Das Vergnügen ist ganz meinerseits, Marie. A propos Marie: habt ihr denn noch nie vom unbefleckten Empfängnis gehört? Glaubt ihr denn etwa auch an die Evolutionstheorie? Wird Zeit, dass der Kreationismus auch in der Schweiz Einzug hält, nicht nur in Arkansas. Die Bibelfestigkeit der Tokio-Hotel-Generation lässt zu wünschen übrig. Ok, ich gebe es zu, ich gehe zu weit, was ich da schreibe suggeriert ja Unerhörtes; ich will es also dabei bewenden lassen, um mich nicht dem Vorwurf der Blasphemie auszusetzen. Bin zwar nicht gläubig, dafür abergläubisch. Zu deiner Frage: das Aufsuchen einer Migros-Filiale kann als Ausübung eines Hobbys betrachtet werden, jedoch unter der unabdingbaren Voraussetzung (die berühmte Conditio sine qua non), dass der Besuch besagter Lokalität im Versuch der Umsetzung einer Weltanschauung erfolgt, die der direkten und aufrichtigen Kommunikation mit fremden und attraktiv wirkenden Elementen einen höchst moralischen Wert zuschreibt. So die Betrachtung des Sachverhalts durch die Brille eines Bürokraten. Übrigens ganz fürchterlich, all diese Anglizismen.
ich darf anglizismen benutzen. ich bin so aufgewachsen. it's my background, bitch. das sind meine wurzeln, die da sprechen. so wie du fehler machen darfst, weil es in deiner natur liegt, darf ich anglizismen benutzen.
und abgesehen davon sind es ganze englische sätze oder satzteile, keine anglizismen. anglizismen wären ins deutsche überführte englische wörter. bei unserem gebrauch deiner als "anglizismen" betitelter englischer wörter ist es ja so, dass wir nur zu bewusst die sprache wechseln - es soll ein nebeneinanderstellen sein, kein vermischen. und deine gross- und kleinschreiberei ist ja wunderschön bezeichnend für deinen lahmen musikgeschmack. und umgekehrt. es freut uns indes auch, dass du ein fremdwörterbuch besitzt. liebe grüsse and - don't cry for me argentina.
danke schatz. der bäckerjunge seinerseits hat wohl auch so seine existenzialistischen daseinsschwierigkeiten wenn er nicht mal einen satz ohne fremdwort auf die reihe kriegt. ausserdem kann er ja nicht wissen, dass es sich bei unserer verwendung von englischen ausdrücken um ein sogenanntes code-switching handelt.

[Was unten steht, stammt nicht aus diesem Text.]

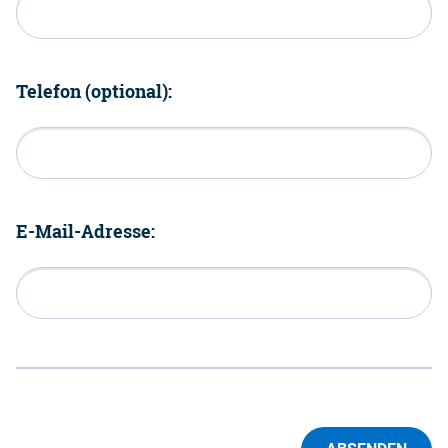
Telefon (optional):
E-Mail-Adresse:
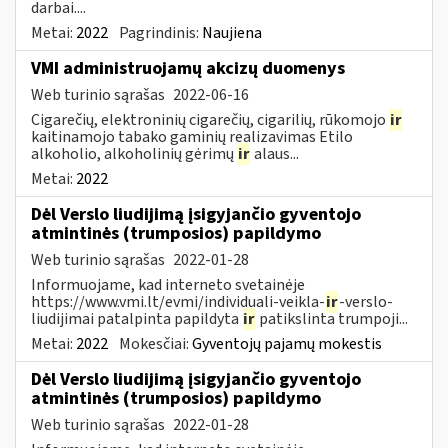
darbai....
Metai:
2022
Pagrindinis:
Naujiena
VMI administruojamų akcizų duomenys
Web turinio sąrašas
2022-06-16
Cigarečių, elektroninių cigarečių, cigarilių, rūkomojo
ir
kaitinamojo tabako gaminių realizavimas Etilo
alkoholio, alkoholinių gėrimų
ir
alaus...
Metai:
2022
Dėl Verslo liudijimą įsigyjančio gyventojo
atmintinės (trumposios) papildymo
Web turinio sąrašas
2022-01-28
Informuojame, kad interneto svetainėje
https://www.vmi.lt/evmi/individuali-veikla-
ir
-verslo-
liudijimai patalpinta papildyta
ir
patikslinta trumpoji...
Metai:
2022
Mokesčiai:
Gyventojų pajamų mokestis
Dėl Verslo liudijimą įsigyjančio gyventojo
atmintinės (trumposios) papildymo
Web turinio sąrašas
2022-01-28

das ist dasselbe wie wenn wir sagen bangboombang on hardbrücke asap. you know.
kitty ist begeistert von eurer angeregten "zieschtigs-club" diskussion.
continuad! um eine dritte fremdsprache neben latein und englisch ins spiel zu bringen.
wäre es nicht "continuidad"?
nein! spanisch-lektion nr. 1:
continuidad ist das substantiv.
ich habe aber den imperativ zu continuar 2.pers.pl. verwendet.
morgen westkongolesische ureinwohnersprache, lektion 1 mit kitty
Aha, der Ton wird zusehends aggressiver. Und trotzdem giess ich noch ein wenig „oil in the fire“. Ist ja klar, wer Zeit seines Lebens in Egg hinter der Forch gelebt hat und wer eine Reise nach Bern bereits als kleines Abenteuer empfindet, kann sich wahrscheinlich kaum der Versuchung erwehren, sich im Sprachgebrauch auf seine wahren Wurzeln zurück zu besinnen. Der kulturelle Background (ist das nun ein richtiger Anglizismus?) schlägt durch, das ist geradezu unvermeidlich in einer solchen Situation. Das versteht sogar ein Urschweizer wie ich. Mein eigener Background rechtfertigt somit vielleicht auch meinen inflationären (schon wieder!) Gebrauch an Fremdwörtern. Je suis parfois tout simplement trop con pour trouver les mots en allemand. Voilà . Doch bei allem Respekt – wir kennen uns ja nicht einmal -, wenn man das Wort „Blasphemie“ im Duden nachschlagen muss, dann darf es nicht verwundern, wenn die Schweiz in Sachen Lesekompetenz in der Pisa-Studie so enttäuschend abschneidet. So, und damit möchte ich mein Gastspiel auf diesem Blog vorerst beenden. Mit meinem Ruf steht es hier nicht zum Besten. Und ich will doch nochmals einen Kaffee mit dir trinken, Jessica.